How did maps of the distant reaches of the world communicate to the public in an era when exploration of those territories was still ongoing and knowledge about them remained incomplete? And why did Renaissance rulers frequently commission large-scale painted maps of those territories when they knew that they would soon be proven obsolete by newer, more accurate information? The Mapping of Power in Renaissance Italy addresses these questions by bridging the disciplines of art history and the histories of science, cartography, and geography to closely examine surviving Italian painted maps that were commissioned during a period better known for its printed maps and atlases. Challenging the belief that maps are strictly neutral or technical markers of geographic progress, this well-illustrated study investigates the symbolic and propagandistic dimensions of these painted maps as products of the competitive and ambitious European court culture that produced them.
Mark Rosen is Assistant Professor of Aesthetic Studies at the University of Texas, Dallas. A specialist in the art and cartography of early modern Europe, he has published work in The Art Bulletin, Oud Holland, Nuncius, and the Mitteilungen des Kunsthistorischen Institutes in Florenz.
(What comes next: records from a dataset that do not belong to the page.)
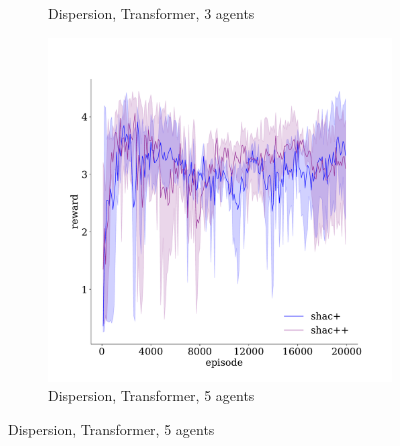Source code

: \begin{figure}[!t]
\begin{subfigure}[b]{0.32\textwidth}
        \caption{Dispersion, Transformer, 3 agents}
        \label{fig:dispersion-ablation-transformer-3}
    \end{subfigure}
    \begin{subfigure}[b]{0.32\textwidth}
        \includegraphics[width=\textwidth]{figs/dispersion-ablation-5-transformer.pdf}
        \caption{Dispersion, Transformer, 5 agents}
        \label{fig:dispersion-ablation-transformer-5}
    \end{subfigure}


\end{figure}
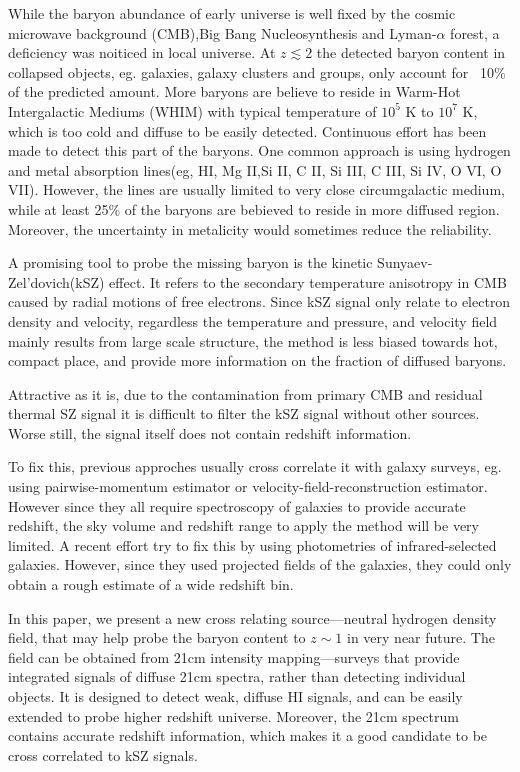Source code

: While the baryon abundance of early universe is well fixed by the cosmic microwave background (CMB),Big Bang Nucleosynthesis and Lyman-$\alpha$ forest\cite{Cook14}\cite{Fukugita98}\cite{Komatsu11}\cite{Hinshaw13}, 
a deficiency was noiticed in local universe.
At $z\lesssim 2$ the detected baryon content in collapsed
objects, eg. galaxies, galaxy clusters and groups, only account for ~10$\%$ of the predicted amount.
More baryons are believe to reside in Warm-Hot Intergalactic Mediums (WHIM) with typical temperature of $10^5$ K to $10^7$ K\cite{Soltan06}, which is too cold and diffuse to be easily detected.
Continuous effort has been made to detect this part of the baryons. 
One common approach is using hydrogen and metal absorption lines(eg, HI, Mg II,Si II, C II, Si III, C III, Si IV, O VI, O VII).\cite{Salucci99}\cite{Werk}
However, the lines are usually limited to very close circumgalactic medium, while at least 25\% of the baryons are bebieved to reside in more diffused region\cite{Dave2010}. Moreover, the uncertainty in metalicity would sometimes reduce the reliability.

A promising tool to probe the missing baryon is the kinetic Sunyaev-Zel'dovich(kSZ) effect\cite{Sunyae72}\cite{Sunyaev80}. 
It refers to the secondary temperature anisotropy in CMB caused by radial motions of free electrons.
Since kSZ signal only relate to electron density and velocity, 
regardless the temperature and pressure, 
and velocity field mainly results from large scale structure, 
the method is less biased towards hot, compact place, 
and provide more information on the fraction of diffused baryons.

Attractive as it is, 
due to the contamination from primary CMB and residual thermal SZ signal
it is difficult to filter the kSZ signal without other sources. 
Worse still, the signal itself does not contain redshift information.

To fix this, previous approches usually cross correlate it with galaxy surveys, 
eg. using pairwise-momentum estimator\cite{Hand2012} or velocity-field-reconstruction estimator\cite{Shao2011}\cite{Li2014}. 
However since they all require spectroscopy of galaxies to provide accurate redshift, the sky volume and redshift range to apply the method will be very limited. 
A recent effort try to fix this by using photometries of infrared-selected galaxies. 
However, since they used projected fields of the galaxies, they could only obtain a rough estimate of a wide redshift bin\cite{Hill2016}.

In this paper, we present a new cross relating source---neutral hydrogen density field, 
that may help probe the baryon content to $z\sim1$ in very near future.
The field can be obtained from 21cm intensity mapping---surveys that provide integrated signals of diffuse 21cm spectra, 
rather than detecting individual objects. 
It is designed to detect weak, diffuse HI signals, and can be easily extended to probe higher redshift universe.
Moreover, the 21cm spectrum contains accurate redshift information, which makes it a good candidate to be cross correlated to kSZ signals.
He was formerly a Fellow of the Medici Archive Project at the Archivio di Stato in Florence, and he has held fellowships from the National Endowment for the Humanities and the Kress Foundation.
1. A lost world: maps as decoration before the sixteenth century; 2. Wonders unknown to the ancients: maps as decoration in the early to mid sixteenth century; 3. The Medici Guardaroba and its role in the Florentine cosmos; 4. 'All the things of heaven and earth together': the Guardaroba program; 5. Manufacturing a universe: the Medici Guardaroba and its cosmographers; 6. The maps of the Medici Guardaroba; 7. The Guardaroba and the late cinquecento map-cycle competition; Appendix: the curriculum of Don Stefano Buonsignori.